# Source material:
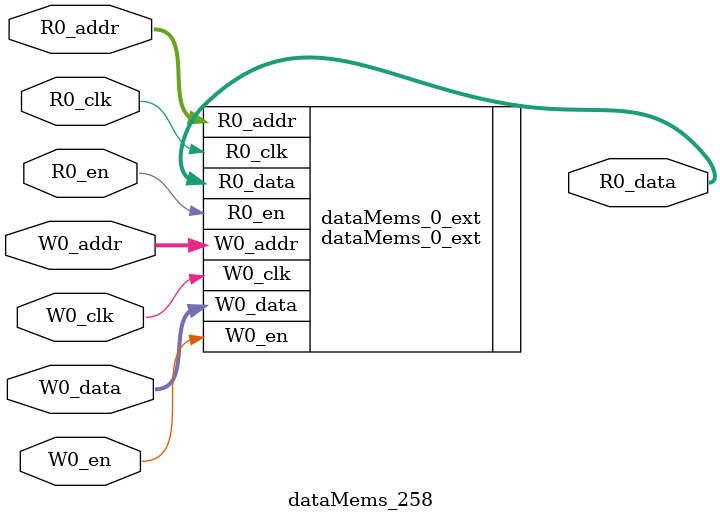
<source format=sv>
`ifndef RANDOMIZE
  `ifdef RANDOMIZE_REG_INIT
    `define RANDOMIZE
  `endif // RANDOMIZE_REG_INIT
`endif // not def RANDOMIZE
`ifndef RANDOMIZE
  `ifdef RANDOMIZE_MEM_INIT
    `define RANDOMIZE
  `endif // RANDOMIZE_MEM_INIT
`endif // not def RANDOMIZE

`ifndef RANDOM
  `define RANDOM $random
`endif // not def RANDOM

// Users can define 'PRINTF_COND' to add an extra gate to prints.
`ifndef PRINTF_COND_
  `ifdef PRINTF_COND
    `define PRINTF_COND_ (`PRINTF_COND)
  `else  // PRINTF_COND
    `define PRINTF_COND_ 1
  `endif // PRINTF_COND
`endif // not def PRINTF_COND_

// Users can define 'ASSERT_VERBOSE_COND' to add an extra gate to assert error printing.
`ifndef ASSERT_VERBOSE_COND_
  `ifdef ASSERT_VERBOSE_COND
    `define ASSERT_VERBOSE_COND_ (`ASSERT_VERBOSE_COND)
  `else  // ASSERT_VERBOSE_COND
    `define ASSERT_VERBOSE_COND_ 1
  `endif // ASSERT_VERBOSE_COND
`endif // not def ASSERT_VERBOSE_COND_

// Users can define 'STOP_COND' to add an extra gate to stop conditions.
`ifndef STOP_COND_
  `ifdef STOP_COND
    `define STOP_COND_ (`STOP_COND)
  `else  // STOP_COND
    `define STOP_COND_ 1
  `endif // STOP_COND
`endif // not def STOP_COND_

// Users can define INIT_RANDOM as general code that gets injected into the
// initializer block for modules with registers.
`ifndef INIT_RANDOM
  `define INIT_RANDOM
`endif // not def INIT_RANDOM

// If using random initialization, you can also define RANDOMIZE_DELAY to
// customize the delay used, otherwise 0.002 is used.
`ifndef RANDOMIZE_DELAY
  `define RANDOMIZE_DELAY 0.002
`endif // not def RANDOMIZE_DELAY

// Define INIT_RANDOM_PROLOG_ for use in our modules below.
`ifndef INIT_RANDOM_PROLOG_
  `ifdef RANDOMIZE
    `ifdef VERILATOR
      `define INIT_RANDOM_PROLOG_ `INIT_RANDOM
    `else  // VERILATOR
      `define INIT_RANDOM_PROLOG_ `INIT_RANDOM #`RANDOMIZE_DELAY begin end
    `endif // VERILATOR
  `else  // RANDOMIZE
    `define INIT_RANDOM_PROLOG_
  `endif // RANDOMIZE
`endif // not def INIT_RANDOM_PROLOG_

// Include register initializers in init blocks unless synthesis is set
`ifndef SYNTHESIS
  `ifndef ENABLE_INITIAL_REG_
    `define ENABLE_INITIAL_REG_
  `endif // not def ENABLE_INITIAL_REG_
`endif // not def SYNTHESIS

// Include rmemory initializers in init blocks unless synthesis is set
`ifndef SYNTHESIS
  `ifndef ENABLE_INITIAL_MEM_
    `define ENABLE_INITIAL_MEM_
  `endif // not def ENABLE_INITIAL_MEM_
`endif // not def SYNTHESIS

module dataMems_258(	// @[generators/ara/src/main/scala/UnsafeAXI4ToTL.scala:365:62]
  input  [4:0]  R0_addr,
  input         R0_en,
  input         R0_clk,
  output [66:0] R0_data,
  input  [4:0]  W0_addr,
  input         W0_en,
  input         W0_clk,
  input  [66:0] W0_data
);

  dataMems_0_ext dataMems_0_ext (	// @[generators/ara/src/main/scala/UnsafeAXI4ToTL.scala:365:62]
    .R0_addr (R0_addr),
    .R0_en   (R0_en),
    .R0_clk  (R0_clk),
    .R0_data (R0_data),
    .W0_addr (W0_addr),
    .W0_en   (W0_en),
    .W0_clk  (W0_clk),
    .W0_data (W0_data)
  );
endmodule


</source>
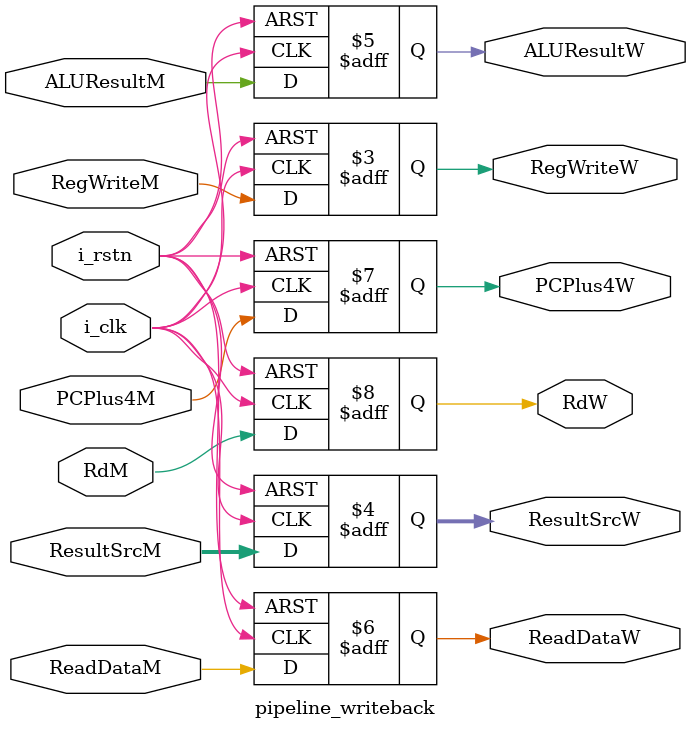
<source format=v>
module pipeline_writeback(
    input           i_clk,
    input           i_rstn,
    
    // Control Unit
    input           RegWriteM,
    input   [1:0]   ResultSrcM,

    input           ALUResultM,
    input           ReadDataM,
    input           PCPlus4M,
    input           RdM,

    output reg          RegWriteW,
    output reg  [1:0]   ResultSrcW,
    output reg          ALUResultW,
    output reg          ReadDataW,
    output reg          PCPlus4W,
    output reg          RdW
);

    always @(posedge i_clk or negedge i_rstn) begin
        if(!i_rstn) begin
            RegWriteW   <= 0;
            ResultSrcW  <= 0;
            ALUResultW  <= 0;
            ReadDataW   <= 0;
            PCPlus4W    <= 0;
            RdW         <= 0;
        end
        else begin
            RegWriteW   <= RegWriteM;
            ResultSrcW  <= ResultSrcM;
            ALUResultW  <= ALUResultM;
            ReadDataW   <= ReadDataM;
            PCPlus4W    <= PCPlus4M;
            RdW         <= RdM;
        end
    end

	endmodule

</source>
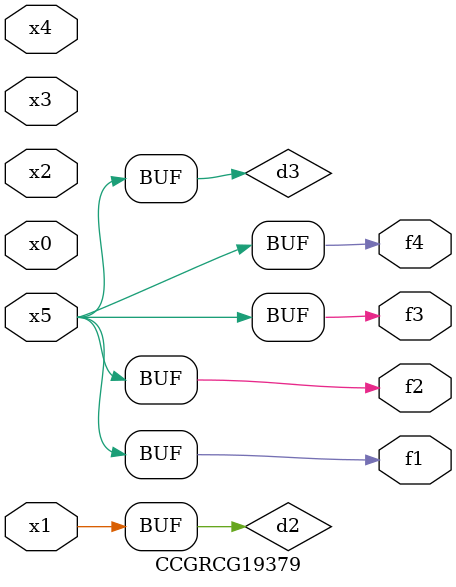
<source format=v>
module CCGRCG19379(
	input x0, x1, x2, x3, x4, x5,
	output f1, f2, f3, f4
);

	wire d1, d2, d3;

	not (d1, x5);
	or (d2, x1);
	xnor (d3, d1);
	assign f1 = d3;
	assign f2 = d3;
	assign f3 = d3;
	assign f4 = d3;
endmodule

</source>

# To-do item:
Output each record above exactly; omit the images.

# Solution to the problem:
<source format=sv>
`ifndef RANDOMIZE
  `ifdef RANDOMIZE_REG_INIT
    `define RANDOMIZE
  `endif // RANDOMIZE_REG_INIT
`endif // not def RANDOMIZE
`ifndef RANDOMIZE
  `ifdef RANDOMIZE_MEM_INIT
    `define RANDOMIZE
  `endif // RANDOMIZE_MEM_INIT
`endif // not def RANDOMIZE

`ifndef RANDOM
  `define RANDOM $random
`endif // not def RANDOM

// Users can define 'PRINTF_COND' to add an extra gate to prints.
`ifndef PRINTF_COND_
  `ifdef PRINTF_COND
    `define PRINTF_COND_ (`PRINTF_COND)
  `else  // PRINTF_COND
    `define PRINTF_COND_ 1
  `endif // PRINTF_COND
`endif // not def PRINTF_COND_

// Users can define 'ASSERT_VERBOSE_COND' to add an extra gate to assert error printing.
`ifndef ASSERT_VERBOSE_COND_
  `ifdef ASSERT_VERBOSE_COND
    `define ASSERT_VERBOSE_COND_ (`ASSERT_VERBOSE_COND)
  `else  // ASSERT_VERBOSE_COND
    `define ASSERT_VERBOSE_COND_ 1
  `endif // ASSERT_VERBOSE_COND
`endif // not def ASSERT_VERBOSE_COND_

// Users can define 'STOP_COND' to add an extra gate to stop conditions.
`ifndef STOP_COND_
  `ifdef STOP_COND
    `define STOP_COND_ (`STOP_COND)
  `else  // STOP_COND
    `define STOP_COND_ 1
  `endif // STOP_COND
`endif // not def STOP_COND_

// Users can define INIT_RANDOM as general code that gets injected into the
// initializer block for modules with registers.
`ifndef INIT_RANDOM
  `define INIT_RANDOM
`endif // not def INIT_RANDOM

// If using random initialization, you can also define RANDOMIZE_DELAY to
// customize the delay used, otherwise 0.002 is used.
`ifndef RANDOMIZE_DELAY
  `define RANDOMIZE_DELAY 0.002
`endif // not def RANDOMIZE_DELAY

// Define INIT_RANDOM_PROLOG_ for use in our modules below.
`ifndef INIT_RANDOM_PROLOG_
  `ifdef RANDOMIZE
    `ifdef VERILATOR
      `define INIT_RANDOM_PROLOG_ `INIT_RANDOM
    `else  // VERILATOR
      `define INIT_RANDOM_PROLOG_ `INIT_RANDOM #`RANDOMIZE_DELAY begin end
    `endif // VERILATOR
  `else  // RANDOMIZE
    `define INIT_RANDOM_PROLOG_
  `endif // RANDOMIZE
`endif // not def INIT_RANDOM_PROLOG_

// Include register initializers in init blocks unless synthesis is set
`ifndef SYNTHESIS
  `ifndef ENABLE_INITIAL_REG_
    `define ENABLE_INITIAL_REG_
  `endif // not def ENABLE_INITIAL_REG_
`endif // not def SYNTHESIS

// Include rmemory initializers in init blocks unless synthesis is set
`ifndef SYNTHESIS
  `ifndef ENABLE_INITIAL_MEM_
    `define ENABLE_INITIAL_MEM_
  `endif // not def ENABLE_INITIAL_MEM_
`endif // not def SYNTHESIS

module dataMems_258(	// @[generators/ara/src/main/scala/UnsafeAXI4ToTL.scala:365:62]
  input  [4:0]  R0_addr,
  input         R0_en,
  input         R0_clk,
  output [66:0] R0_data,
  input  [4:0]  W0_addr,
  input         W0_en,
  input         W0_clk,
  input  [66:0] W0_data
);

  dataMems_0_ext dataMems_0_ext (	// @[generators/ara/src/main/scala/UnsafeAXI4ToTL.scala:365:62]
    .R0_addr (R0_addr),
    .R0_en   (R0_en),
    .R0_clk  (R0_clk),
    .R0_data (R0_data),
    .W0_addr (W0_addr),
    .W0_en   (W0_en),
    .W0_clk  (W0_clk),
    .W0_data (W0_data)
  );
endmodule


</source>
<source format=v>
module pipeline_writeback(
    input           i_clk,
    input           i_rstn,
    
    // Control Unit
    input           RegWriteM,
    input   [1:0]   ResultSrcM,

    input           ALUResultM,
    input           ReadDataM,
    input           PCPlus4M,
    input           RdM,

    output reg          RegWriteW,
    output reg  [1:0]   ResultSrcW,
    output reg          ALUResultW,
    output reg          ReadDataW,
    output reg          PCPlus4W,
    output reg          RdW
);

    always @(posedge i_clk or negedge i_rstn) begin
        if(!i_rstn) begin
            RegWriteW   <= 0;
            ResultSrcW  <= 0;
            ALUResultW  <= 0;
            ReadDataW   <= 0;
            PCPlus4W    <= 0;
            RdW         <= 0;
        end
        else begin
            RegWriteW   <= RegWriteM;
            ResultSrcW  <= ResultSrcM;
            ALUResultW  <= ALUResultM;
            ReadDataW   <= ReadDataM;
            PCPlus4W    <= PCPlus4M;
            RdW         <= RdM;
        end
    end

	endmodule

</source>
<source format=v>
module CCGRCG19379(
	input x0, x1, x2, x3, x4, x5,
	output f1, f2, f3, f4
);

	wire d1, d2, d3;

	not (d1, x5);
	or (d2, x1);
	xnor (d3, d1);
	assign f1 = d3;
	assign f2 = d3;
	assign f3 = d3;
	assign f4 = d3;
endmodule

</source>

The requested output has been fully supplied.